__PROBLEM 1__
In the breeding-bird account, list every bird species named in the paragraph that begins "Things improved after lunch".

__SELECTED EXCERPT__
☆ ☆ ☆ ☆

The 1963 search became ‘amphibious’ – the two men were equipped with gumboots and a mirror on a stick. They found Sedge Warbler and – curiously – a Bullfinch nest in sedges over the water. ‘The colony of Reed Warblers was known to Steele-Elliott but no nests were recorded on the 1903 visit… we tallied eight Reed Warblers with eggs.’

In 1963, the Turtle Dove accidentally flushed from its nest and young as the men returned to shore we could only dream of nowadays. They also stumbled on a Common Whitethroat nest nearby. We found a pair not far away, but only derelict nests were apparent.

© RSPB

© RSPB

For all their abundance over the lake we could add no hirundines to our list of breeders. The lake gave us one notable record – Egyptian Goose with goslings – and also something that our predecessors had noted, but of which we were unable to prove breeding on the day: Mute Swan and Great Crested Grebe.

© RSPB

© RSPB

Things improved after lunch, as we found Green and Great Spotted Woodpeckers attending nest holes, Eurasian Nuthatches with a brood of five, and family groups of Eurasian Treecreeper and Goldcrest (‘a rarity in 1963’). Perhaps best of all were the Marsh Tits feeding recent fledglings.

The arable fields added little to our list, the winter wheat no doubt too high and dense already for ground nesters. The lack of hedgerows here ruled out several others. One real bonus was our discovery of the return of Spotted Flycatchers to the vicinity of Gothic Cottage. They were missing in 2012.

Ten hours in, and flagging, we went in search of what would have been number 26, returning to a Stock Dove nest hole we’d identified on our recce last year, but without success. We looked instead for Song Thrush, but chanced on a Common Chiffchaff gathering food. A pleasing one to end on.

What was most enjoyable was reflecting, as we strolled between habitats, on what these surroundings might have looked and felt like to our forerunners. Am I right to imagine that what has changed most is the general abundance of life?

☆ ☆ ☆ ☆

__SUPPLIED ENTRIES__
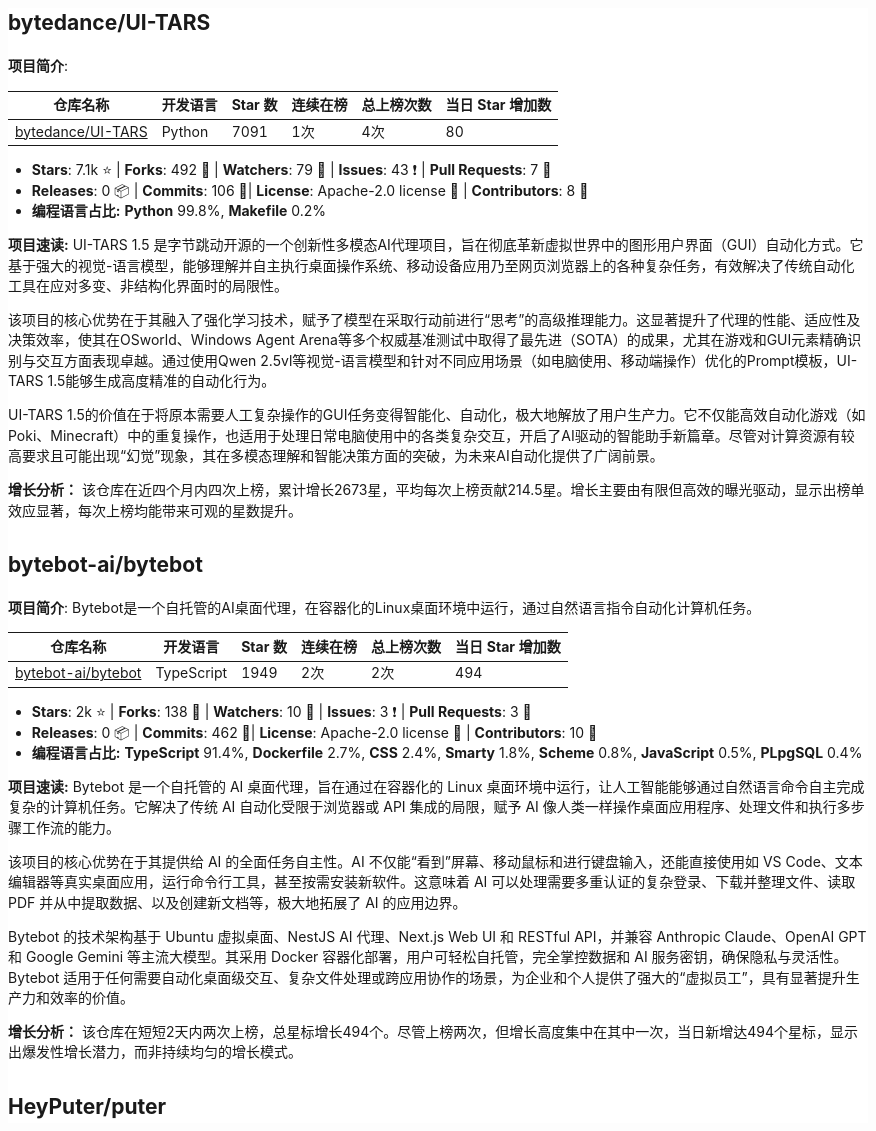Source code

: ## bytedance/UI-TARS

**项目简介**: 

| 仓库名称  | 开发语言 | Star 数 | 连续在榜 | 总上榜次数 | 当日 Star 增加数 |
| -------  | ------- | ------- | -------- | ---------- | --------------- |
| [bytedance/UI-TARS](https://github.com/bytedance/UI-TARS)  | Python | 7091 | 1次 | 4次 | 80 |

- **Stars**: 7.1k ⭐ | **Forks**: 492 🔄 | **Watchers**: 79 👀 | **Issues**: 43 ❗ | **Pull Requests**: 7 🔀
- **Releases**: 0 📦 | **Commits**: 106 📝| **License**: Apache-2.0 license 📜 | **Contributors**: 8 👥 
- **编程语言占比:** **Python** 99.8%, **Makefile** 0.2%


**项目速读:** UI-TARS 1.5 是字节跳动开源的一个创新性多模态AI代理项目，旨在彻底革新虚拟世界中的图形用户界面（GUI）自动化方式。它基于强大的视觉-语言模型，能够理解并自主执行桌面操作系统、移动设备应用乃至网页浏览器上的各种复杂任务，有效解决了传统自动化工具在应对多变、非结构化界面时的局限性。

该项目的核心优势在于其融入了强化学习技术，赋予了模型在采取行动前进行“思考”的高级推理能力。这显著提升了代理的性能、适应性及决策效率，使其在OSworld、Windows Agent Arena等多个权威基准测试中取得了最先进（SOTA）的成果，尤其在游戏和GUI元素精确识别与交互方面表现卓越。通过使用Qwen 2.5vl等视觉-语言模型和针对不同应用场景（如电脑使用、移动端操作）优化的Prompt模板，UI-TARS 1.5能够生成高度精准的自动化行为。

UI-TARS 1.5的价值在于将原本需要人工复杂操作的GUI任务变得智能化、自动化，极大地解放了用户生产力。它不仅能高效自动化游戏（如Poki、Minecraft）中的重复操作，也适用于处理日常电脑使用中的各类复杂交互，开启了AI驱动的智能助手新篇章。尽管对计算资源有较高要求且可能出现“幻觉”现象，其在多模态理解和智能决策方面的突破，为未来AI自动化提供了广阔前景。

**增长分析：** 该仓库在近四个月内四次上榜，累计增长2673星，平均每次上榜贡献214.5星。增长主要由有限但高效的曝光驱动，显示出榜单效应显著，每次上榜均能带来可观的星数提升。

## bytebot-ai/bytebot

**项目简介**: Bytebot是一个自托管的AI桌面代理，在容器化的Linux桌面环境中运行，通过自然语言指令自动化计算机任务。

| 仓库名称  | 开发语言 | Star 数 | 连续在榜 | 总上榜次数 | 当日 Star 增加数 |
| -------  | ------- | ------- | -------- | ---------- | --------------- |
| [bytebot-ai/bytebot](https://github.com/bytebot-ai/bytebot)  | TypeScript | 1949 | 2次 | 2次 | 494 |

- **Stars**: 2k ⭐ | **Forks**: 138 🔄 | **Watchers**: 10 👀 | **Issues**: 3 ❗ | **Pull Requests**: 3 🔀
- **Releases**: 0 📦 | **Commits**: 462 📝| **License**: Apache-2.0 license 📜 | **Contributors**: 10 👥 
- **编程语言占比:** **TypeScript** 91.4%, **Dockerfile** 2.7%, **CSS** 2.4%, **Smarty** 1.8%, **Scheme** 0.8%, **JavaScript** 0.5%, **PLpgSQL** 0.4%


**项目速读:** Bytebot 是一个自托管的 AI 桌面代理，旨在通过在容器化的 Linux 桌面环境中运行，让人工智能能够通过自然语言命令自主完成复杂的计算机任务。它解决了传统 AI 自动化受限于浏览器或 API 集成的局限，赋予 AI 像人类一样操作桌面应用程序、处理文件和执行多步骤工作流的能力。

该项目的核心优势在于其提供给 AI 的全面任务自主性。AI 不仅能“看到”屏幕、移动鼠标和进行键盘输入，还能直接使用如 VS Code、文本编辑器等真实桌面应用，运行命令行工具，甚至按需安装新软件。这意味着 AI 可以处理需要多重认证的复杂登录、下载并整理文件、读取 PDF 并从中提取数据、以及创建新文档等，极大地拓展了 AI 的应用边界。

Bytebot 的技术架构基于 Ubuntu 虚拟桌面、NestJS AI 代理、Next.js Web UI 和 RESTful API，并兼容 Anthropic Claude、OpenAI GPT 和 Google Gemini 等主流大模型。其采用 Docker 容器化部署，用户可轻松自托管，完全掌控数据和 AI 服务密钥，确保隐私与灵活性。Bytebot 适用于任何需要自动化桌面级交互、复杂文件处理或跨应用协作的场景，为企业和个人提供了强大的“虚拟员工”，具有显著提升生产力和效率的价值。

**增长分析：** 该仓库在短短2天内两次上榜，总星标增长494个。尽管上榜两次，但增长高度集中在其中一次，当日新增达494个星标，显示出爆发性增长潜力，而非持续均匀的增长模式。

## HeyPuter/puter
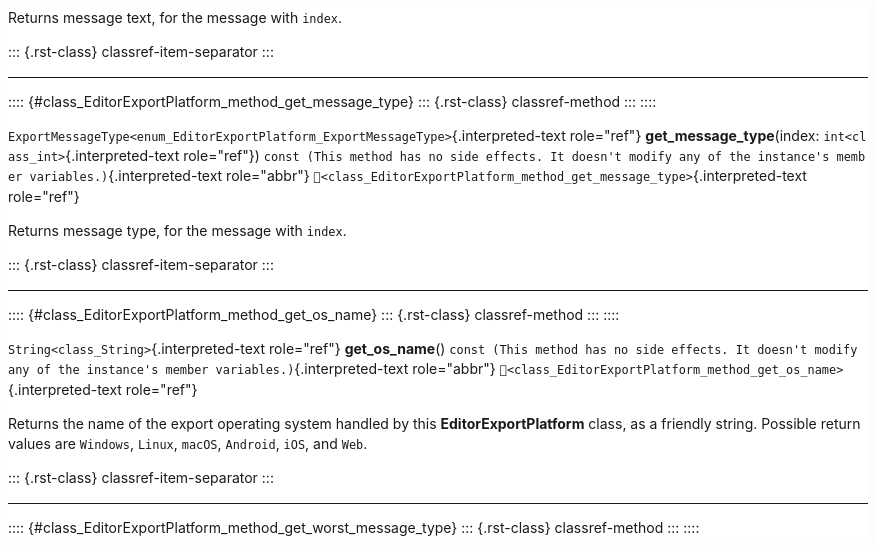 Returns message text, for the message with `index`.

::: {.rst-class}
classref-item-separator
:::

------------------------------------------------------------------------

:::: {#class_EditorExportPlatform_method_get_message_type}
::: {.rst-class}
classref-method
:::
::::

`ExportMessageType<enum_EditorExportPlatform_ExportMessageType>`{.interpreted-text
role="ref"} **get_message_type**(index:
`int<class_int>`{.interpreted-text role="ref"})
`const (This method has no side effects. It doesn't modify any of the instance's member variables.)`{.interpreted-text
role="abbr"}
`🔗<class_EditorExportPlatform_method_get_message_type>`{.interpreted-text
role="ref"}

Returns message type, for the message with `index`.

::: {.rst-class}
classref-item-separator
:::

------------------------------------------------------------------------

:::: {#class_EditorExportPlatform_method_get_os_name}
::: {.rst-class}
classref-method
:::
::::

`String<class_String>`{.interpreted-text role="ref"} **get_os_name**()
`const (This method has no side effects. It doesn't modify any of the instance's member variables.)`{.interpreted-text
role="abbr"}
`🔗<class_EditorExportPlatform_method_get_os_name>`{.interpreted-text
role="ref"}

Returns the name of the export operating system handled by this
**EditorExportPlatform** class, as a friendly string. Possible return
values are `Windows`, `Linux`, `macOS`, `Android`, `iOS`, and `Web`.

::: {.rst-class}
classref-item-separator
:::

------------------------------------------------------------------------

:::: {#class_EditorExportPlatform_method_get_worst_message_type}
::: {.rst-class}
classref-method
:::
::::
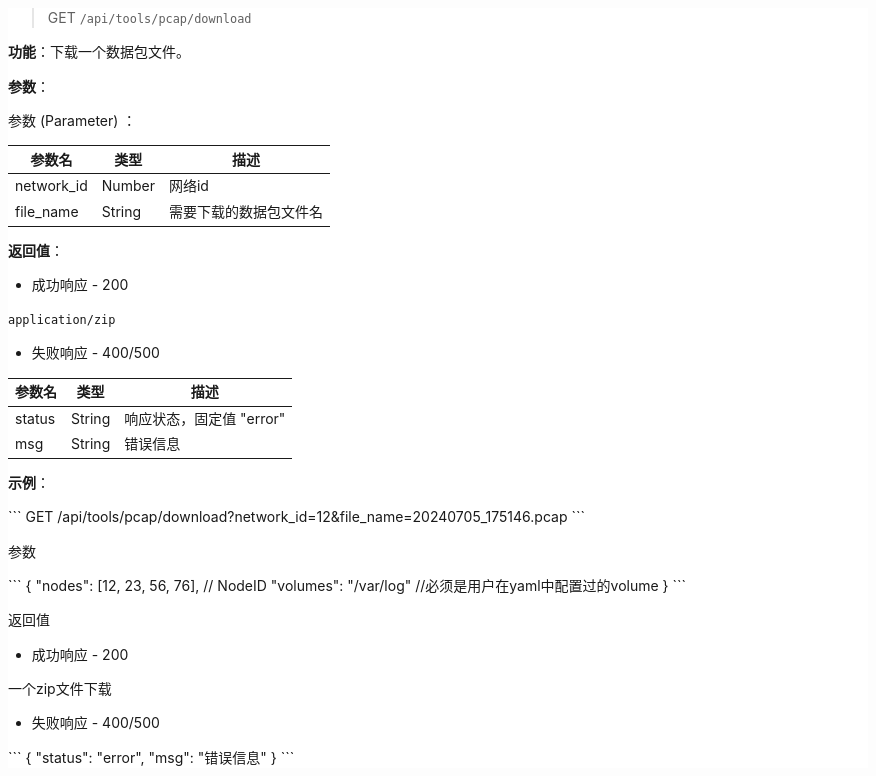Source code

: > GET `/api/tools/pcap/download`

**功能**：下载一个数据包文件。

**参数**：

参数 (Parameter) ：

| 参数名 | 类型 | 描述 |
| --- | --- | --- |
| network_id | Number | 网络id |
| file_name | String | 需要下载的数据包文件名 |

**返回值**：

*   成功响应 - 200

`application/zip`

*   失败响应 - 400/500

| 参数名 | 类型 | 描述 |
| --- | --- | --- |
| status | String | 响应状态，固定值 "error" |
| msg | String | 错误信息 |

**示例**：

\`\`\`
GET /api/tools/pcap/download?network_id=12&file_name=20240705_175146.pcap
\`\`\`

参数

\`\`\`
{
    "nodes": [12, 23, 56, 76], // NodeID
    "volumes": "/var/log" //必须是用户在yaml中配置过的volume
}
\`\`\`

返回值

*   成功响应 - 200

一个zip文件下载

*   失败响应 - 400/500

\`\`\`
{
  "status": "error",
  "msg": "错误信息"
}
\`\`\`

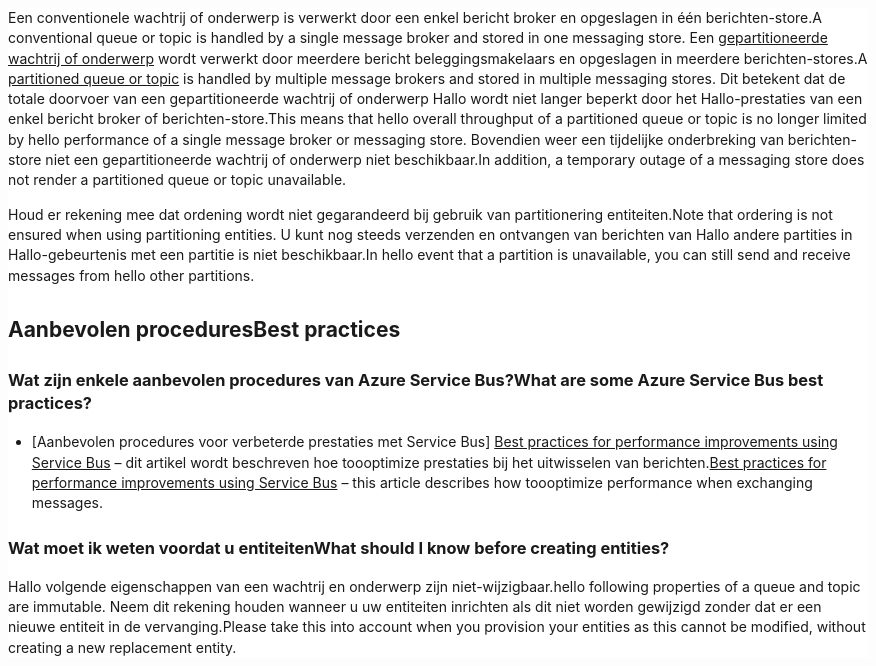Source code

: <span data-ttu-id="353f6-121">Een conventionele wachtrij of onderwerp is verwerkt door een enkel bericht broker en opgeslagen in één berichten-store.</span><span class="sxs-lookup"><span data-stu-id="353f6-121">A conventional queue or topic is handled by a single message broker and stored in one messaging store.</span></span> <span data-ttu-id="353f6-122">Een [gepartitioneerde wachtrij of onderwerp](service-bus-partitioning.md) wordt verwerkt door meerdere bericht beleggingsmakelaars en opgeslagen in meerdere berichten-stores.</span><span class="sxs-lookup"><span data-stu-id="353f6-122">A [partitioned queue or topic](service-bus-partitioning.md) is handled by multiple message brokers and stored in multiple messaging stores.</span></span> <span data-ttu-id="353f6-123">Dit betekent dat de totale doorvoer van een gepartitioneerde wachtrij of onderwerp Hallo wordt niet langer beperkt door het Hallo-prestaties van een enkel bericht broker of berichten-store.</span><span class="sxs-lookup"><span data-stu-id="353f6-123">This means that hello overall throughput of a partitioned queue or topic is no longer limited by hello performance of a single message broker or messaging store.</span></span> <span data-ttu-id="353f6-124">Bovendien weer een tijdelijke onderbreking van berichten-store niet een gepartitioneerde wachtrij of onderwerp niet beschikbaar.</span><span class="sxs-lookup"><span data-stu-id="353f6-124">In addition, a temporary outage of a messaging store does not render a partitioned queue or topic unavailable.</span></span>

<span data-ttu-id="353f6-125">Houd er rekening mee dat ordening wordt niet gegarandeerd bij gebruik van partitionering entiteiten.</span><span class="sxs-lookup"><span data-stu-id="353f6-125">Note that ordering is not ensured when using partitioning entities.</span></span> <span data-ttu-id="353f6-126">U kunt nog steeds verzenden en ontvangen van berichten van Hallo andere partities in Hallo-gebeurtenis met een partitie is niet beschikbaar.</span><span class="sxs-lookup"><span data-stu-id="353f6-126">In hello event that a partition is unavailable, you can still send and receive messages from hello other partitions.</span></span>

## <a name="best-practices"></a><span data-ttu-id="353f6-127">Aanbevolen procedures</span><span class="sxs-lookup"><span data-stu-id="353f6-127">Best practices</span></span>
### <a name="what-are-some-azure-service-bus-best-practices"></a><span data-ttu-id="353f6-128">Wat zijn enkele aanbevolen procedures van Azure Service Bus?</span><span class="sxs-lookup"><span data-stu-id="353f6-128">What are some Azure Service Bus best practices?</span></span>
* <span data-ttu-id="353f6-129">[Aanbevolen procedures voor verbeterde prestaties met Service Bus] [ Best practices for performance improvements using Service Bus] – dit artikel wordt beschreven hoe toooptimize prestaties bij het uitwisselen van berichten.</span><span class="sxs-lookup"><span data-stu-id="353f6-129">[Best practices for performance improvements using Service Bus][Best practices for performance improvements using Service Bus] – this article describes how toooptimize performance when exchanging messages.</span></span>

### <a name="what-should-i-know-before-creating-entities"></a><span data-ttu-id="353f6-130">Wat moet ik weten voordat u entiteiten</span><span class="sxs-lookup"><span data-stu-id="353f6-130">What should I know before creating entities?</span></span>
<span data-ttu-id="353f6-131">Hallo volgende eigenschappen van een wachtrij en onderwerp zijn niet-wijzigbaar.</span><span class="sxs-lookup"><span data-stu-id="353f6-131">hello following properties of a queue and topic are immutable.</span></span> <span data-ttu-id="353f6-132">Neem dit rekening houden wanneer u uw entiteiten inrichten als dit niet worden gewijzigd zonder dat er een nieuwe entiteit in de vervanging.</span><span class="sxs-lookup"><span data-stu-id="353f6-132">Please take this into account when you provision your entities as this cannot be modified, without creating a new replacement entity.</span></span>


[Best practices for performance improvements using Service Bus]: service-bus-performance-improvements.md
[Best practices for insulating applications against Service Bus outages and disasters]: service-bus-outages-disasters.md
[Pricing overview]: https://azure.microsoft.com/pricing/details/service-bus/
[Quotas overview]: service-bus-quotas.md
[Exceptions overview]: service-bus-messaging-exceptions.md
[Shared Access Signatures]: service-bus-sas.md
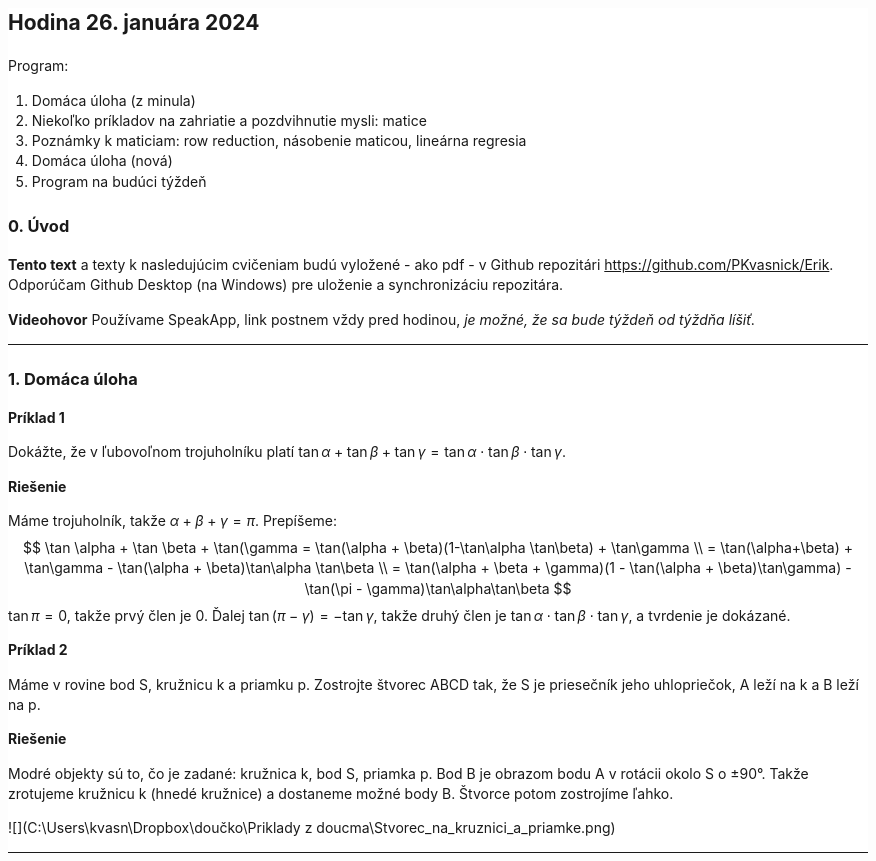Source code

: ## Hodina 26. januára 2024

Program:

1. Domáca úloha (z minula)
2. Niekoľko príkladov na zahriatie a pozdvihnutie mysli: matice
3. Poznámky k maticiam: row reduction, násobenie maticou, lineárna regresia
4. Domáca úloha (nová)
5. Program na budúci týždeň

### 0. Úvod

**Tento text** a texty k nasledujúcim cvičeniam budú vyložené - ako pdf - v Github repozitári https://github.com/PKvasnick/Erik. Odporúčam Github Desktop (na Windows) pre uloženie a synchronizáciu repozitára. 

**Videohovor** Používame SpeakApp, link postnem vždy pred hodinou, *_je možné, že sa bude týždeň od týždňa líšiť_*.

---

### 1. Domáca úloha

**Príklad 1**

Dokážte, že v ľubovoľnom trojuholníku platí $\tan{\alpha} + \tan{\beta} + \tan{\gamma} = \tan{\alpha} \cdot \tan{\beta} \cdot \tan{\gamma}$.

**Riešenie**

Máme trojuholník, takže $\alpha + \beta + \gamma = \pi$. Prepíšeme:
$$
\tan \alpha + \tan \beta + \tan(\gamma = \tan(\alpha + \beta)(1-\tan\alpha \tan\beta) + \tan\gamma \\
= \tan(\alpha+\beta) + \tan\gamma - \tan(\alpha + \beta)\tan\alpha \tan\beta \\
= \tan(\alpha + \beta + \gamma)(1 - \tan(\alpha + \beta)\tan\gamma) -\tan(\pi - \gamma)\tan\alpha\tan\beta 
$$
$\tan\pi=0$,  takže prvý člen je 0. Ďalej $\tan(\pi - \gamma) = -\tan\gamma$, takže druhý člen je $\tan{\alpha} \cdot \tan{\beta} \cdot \tan{\gamma}$, a tvrdenie je dokázané.

**Príklad 2**

Máme v rovine bod S, kružnicu k a priamku p. Zostrojte štvorec ABCD tak, že S je priesečník jeho uhlopriečok, A leží na k a B leží na p. 

**Riešenie**

Modré objekty sú to, čo je zadané: kružnica k, bod S, priamka p. Bod B je obrazom bodu A v rotácii okolo S o $\pm$90°. Takže zrotujeme kružnicu k (hnedé kružnice) a dostaneme možné body B.  Štvorce potom zostrojíme ľahko. 

![](C:\Users\kvasn\Dropbox\doučko\Priklady z doucma\Stvorec_na_kruznici_a_priamke.png)

---
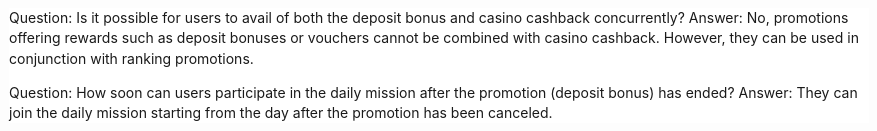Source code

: 
Question: Is it possible for users to avail of both the deposit bonus and casino cashback concurrently?
Answer: No, promotions offering rewards such as deposit bonuses or vouchers cannot be combined with casino cashback. However, they can be used in conjunction with ranking promotions.

Question: How soon can users participate in the daily mission after the promotion (deposit bonus) has ended?
Answer: They can join the daily mission starting from the day after the promotion has been canceled.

☆ ☆ ☆ ☆

__PROBLEM 2__
Echo the lines of the records from the line with "## bytebot-ai/bytebot" to the line with "2次 | 2次 | 494 |", including both of those lines.

__PROBLEM SOLUTION 1__
- Green Woodpecker
- Great Spotted Woodpecker
- Eurasian Nuthatch
- Eurasian Treecreeper
- Goldcrest
- Marsh Tit

__PROBLEM SOLUTION 2__
## bytebot-ai/bytebot

**项目简介**: Bytebot是一个自托管的AI桌面代理，在容器化的Linux桌面环境中运行，通过自然语言指令自动化计算机任务。

| 仓库名称  | 开发语言 | Star 数 | 连续在榜 | 总上榜次数 | 当日 Star 增加数 |
| -------  | ------- | ------- | -------- | ---------- | --------------- |
| [bytebot-ai/bytebot](https://github.com/bytebot-ai/bytebot)  | TypeScript | 1949 | 2次 | 2次 | 494 |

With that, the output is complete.